CAP staff reached un-served and underserved individuals, including minority communities, through a combination of outreach; publication of online materials, videos, podcasts; and monitoring employment service providers.
CAP staff conducted outreach that was specifically targeted towards reaching historically un-served and underserved populations and minority communities. CAP staff worked with local community nonprofits, such as Centro de Trabajadores Unido en la Lucha (CTUL), to forge connections with diverse communities, and engage the historically underserved population of Latinx people with disabilities. CAP staff also conducted targeted outreach to homeless populations, providing training on disability rights in partnership with the local YMCA. CAP staff presented to families and guardians of diverse students with disabilities, and to law students, including law students of color.
In an effort to reach transition-age youth, CAP staff began the second phase of our “Into Adulthood” project. Into Adulthood is a multi-media project that includes information for youth about their rights with vocational rehabilitation, high school, post-secondary education, work, transportation, health insurance, and other benefits needed to work. After talking with youth and their families during outreach across Minnesota, CAP staff discovered that many youth and families do not know about their rights and the services that are available to them. The goal of the Into Adulthood project is to provide information about rights and services that youth need to transition to competitive, integrated employment and more independence.

Dataset records:
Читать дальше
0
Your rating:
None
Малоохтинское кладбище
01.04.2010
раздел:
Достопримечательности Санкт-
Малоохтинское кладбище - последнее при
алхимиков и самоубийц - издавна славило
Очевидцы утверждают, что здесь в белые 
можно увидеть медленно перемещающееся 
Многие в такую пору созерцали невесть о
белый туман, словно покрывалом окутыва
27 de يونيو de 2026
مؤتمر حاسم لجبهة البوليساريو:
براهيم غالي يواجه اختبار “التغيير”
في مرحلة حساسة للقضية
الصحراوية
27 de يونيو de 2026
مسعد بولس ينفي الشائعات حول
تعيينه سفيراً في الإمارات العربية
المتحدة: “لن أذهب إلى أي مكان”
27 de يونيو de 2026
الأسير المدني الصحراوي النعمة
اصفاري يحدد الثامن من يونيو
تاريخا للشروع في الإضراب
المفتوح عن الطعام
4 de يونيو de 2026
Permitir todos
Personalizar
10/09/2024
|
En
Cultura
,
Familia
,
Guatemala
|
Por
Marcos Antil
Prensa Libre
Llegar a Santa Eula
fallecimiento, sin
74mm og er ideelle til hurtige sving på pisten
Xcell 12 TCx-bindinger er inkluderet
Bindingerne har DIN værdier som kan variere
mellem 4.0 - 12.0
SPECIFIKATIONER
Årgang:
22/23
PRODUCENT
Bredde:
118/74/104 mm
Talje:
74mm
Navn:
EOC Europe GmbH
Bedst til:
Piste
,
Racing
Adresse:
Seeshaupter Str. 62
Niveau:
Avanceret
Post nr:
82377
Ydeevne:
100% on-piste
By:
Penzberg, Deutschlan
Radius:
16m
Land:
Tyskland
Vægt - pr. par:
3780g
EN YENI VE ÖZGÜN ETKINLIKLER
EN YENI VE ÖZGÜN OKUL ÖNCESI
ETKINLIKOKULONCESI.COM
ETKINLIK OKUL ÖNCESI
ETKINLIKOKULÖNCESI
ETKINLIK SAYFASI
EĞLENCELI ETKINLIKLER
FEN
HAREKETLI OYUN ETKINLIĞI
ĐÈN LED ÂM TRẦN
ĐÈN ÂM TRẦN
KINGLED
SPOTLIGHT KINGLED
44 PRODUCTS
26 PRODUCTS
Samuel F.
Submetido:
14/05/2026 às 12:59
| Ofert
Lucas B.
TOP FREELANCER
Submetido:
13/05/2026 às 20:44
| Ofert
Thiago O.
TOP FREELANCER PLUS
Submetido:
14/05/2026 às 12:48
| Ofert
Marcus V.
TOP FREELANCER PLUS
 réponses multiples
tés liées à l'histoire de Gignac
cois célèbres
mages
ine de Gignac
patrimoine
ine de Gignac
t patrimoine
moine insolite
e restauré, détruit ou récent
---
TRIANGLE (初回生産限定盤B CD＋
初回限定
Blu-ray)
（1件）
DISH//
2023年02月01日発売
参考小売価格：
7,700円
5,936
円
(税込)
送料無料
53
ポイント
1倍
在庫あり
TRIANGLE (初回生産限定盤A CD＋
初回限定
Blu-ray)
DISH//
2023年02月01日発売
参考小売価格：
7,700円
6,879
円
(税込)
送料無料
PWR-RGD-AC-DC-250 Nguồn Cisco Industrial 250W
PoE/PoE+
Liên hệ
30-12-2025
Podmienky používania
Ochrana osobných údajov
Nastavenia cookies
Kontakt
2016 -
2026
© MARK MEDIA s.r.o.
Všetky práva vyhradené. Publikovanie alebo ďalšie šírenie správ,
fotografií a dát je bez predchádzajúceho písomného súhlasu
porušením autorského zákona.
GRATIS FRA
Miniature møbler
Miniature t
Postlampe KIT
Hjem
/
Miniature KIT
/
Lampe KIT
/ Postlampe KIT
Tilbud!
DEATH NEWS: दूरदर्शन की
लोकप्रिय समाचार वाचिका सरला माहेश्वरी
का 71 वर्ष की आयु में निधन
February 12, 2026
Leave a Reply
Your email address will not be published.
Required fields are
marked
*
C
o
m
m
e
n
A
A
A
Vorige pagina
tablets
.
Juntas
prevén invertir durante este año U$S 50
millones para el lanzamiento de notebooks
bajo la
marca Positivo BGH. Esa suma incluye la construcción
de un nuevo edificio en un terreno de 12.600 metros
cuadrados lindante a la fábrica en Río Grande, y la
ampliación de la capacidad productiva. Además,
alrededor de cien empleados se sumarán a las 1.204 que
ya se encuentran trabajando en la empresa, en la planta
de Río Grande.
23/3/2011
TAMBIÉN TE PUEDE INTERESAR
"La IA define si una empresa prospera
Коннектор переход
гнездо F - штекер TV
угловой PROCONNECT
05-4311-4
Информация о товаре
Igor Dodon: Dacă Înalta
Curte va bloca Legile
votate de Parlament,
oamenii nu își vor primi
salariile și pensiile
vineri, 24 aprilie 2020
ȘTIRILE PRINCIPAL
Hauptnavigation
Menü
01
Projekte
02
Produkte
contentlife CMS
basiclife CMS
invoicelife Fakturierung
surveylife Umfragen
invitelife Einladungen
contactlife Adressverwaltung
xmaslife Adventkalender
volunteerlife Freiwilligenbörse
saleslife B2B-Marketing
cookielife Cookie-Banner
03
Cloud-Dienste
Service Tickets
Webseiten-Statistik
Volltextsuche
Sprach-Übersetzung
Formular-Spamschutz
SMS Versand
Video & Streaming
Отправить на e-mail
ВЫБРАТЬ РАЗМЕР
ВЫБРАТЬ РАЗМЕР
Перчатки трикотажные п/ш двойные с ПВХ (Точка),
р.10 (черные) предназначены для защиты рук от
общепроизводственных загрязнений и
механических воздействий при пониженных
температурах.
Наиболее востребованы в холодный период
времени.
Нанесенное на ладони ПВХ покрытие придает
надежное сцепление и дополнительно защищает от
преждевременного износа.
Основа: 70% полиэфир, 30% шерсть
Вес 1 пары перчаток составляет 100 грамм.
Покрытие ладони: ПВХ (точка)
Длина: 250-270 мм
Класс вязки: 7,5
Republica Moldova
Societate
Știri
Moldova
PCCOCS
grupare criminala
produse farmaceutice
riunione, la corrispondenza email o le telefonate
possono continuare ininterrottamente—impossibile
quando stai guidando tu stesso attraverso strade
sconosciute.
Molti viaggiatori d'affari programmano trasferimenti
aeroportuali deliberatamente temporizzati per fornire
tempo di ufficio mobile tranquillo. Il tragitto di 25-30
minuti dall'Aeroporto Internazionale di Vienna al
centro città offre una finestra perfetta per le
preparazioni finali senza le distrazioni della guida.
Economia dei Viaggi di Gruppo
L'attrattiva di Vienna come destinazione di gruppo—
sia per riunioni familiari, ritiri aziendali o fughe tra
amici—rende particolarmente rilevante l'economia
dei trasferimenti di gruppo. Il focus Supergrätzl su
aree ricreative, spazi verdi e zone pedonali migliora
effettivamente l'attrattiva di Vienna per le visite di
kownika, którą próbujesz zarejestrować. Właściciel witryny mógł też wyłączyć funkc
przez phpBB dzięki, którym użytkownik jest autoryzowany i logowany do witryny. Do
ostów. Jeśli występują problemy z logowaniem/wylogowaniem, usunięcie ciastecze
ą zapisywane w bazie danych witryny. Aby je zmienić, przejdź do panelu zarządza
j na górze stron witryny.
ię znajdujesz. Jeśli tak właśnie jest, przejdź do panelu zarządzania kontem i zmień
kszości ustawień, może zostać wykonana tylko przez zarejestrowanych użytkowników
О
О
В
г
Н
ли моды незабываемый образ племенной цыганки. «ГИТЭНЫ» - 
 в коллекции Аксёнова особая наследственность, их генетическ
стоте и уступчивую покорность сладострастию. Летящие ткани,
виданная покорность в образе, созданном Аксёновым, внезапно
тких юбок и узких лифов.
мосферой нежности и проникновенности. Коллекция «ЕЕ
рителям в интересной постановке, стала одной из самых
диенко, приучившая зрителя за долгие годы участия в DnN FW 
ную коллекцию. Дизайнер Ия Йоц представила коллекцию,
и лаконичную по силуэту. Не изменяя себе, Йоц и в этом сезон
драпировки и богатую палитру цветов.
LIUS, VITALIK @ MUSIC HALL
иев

Prompt A: From the text on CAP outreach, return the passage between "CAP staff conducted" and "students of color.", inclusive.
Prompt B: In the text on CAP outreach, who did CAP staff partner with to give disability rights training to homeless populations?

Response A:
CAP staff conducted outreach that was specifically targeted towards reaching historically un-served and underserved populations and minority communities. CAP staff worked with local community nonprofits, such as Centro de Trabajadores Unido en la Lucha (CTUL), to forge connections with diverse communities, and engage the historically underserved population of Latinx people with disabilities. CAP staff also conducted targeted outreach to homeless populations, providing training on disability rights in partnership with the local YMCA. CAP staff presented to families and guardians of diverse students with disabilities, and to law students, including law students of color.

Response B: The local YMCA.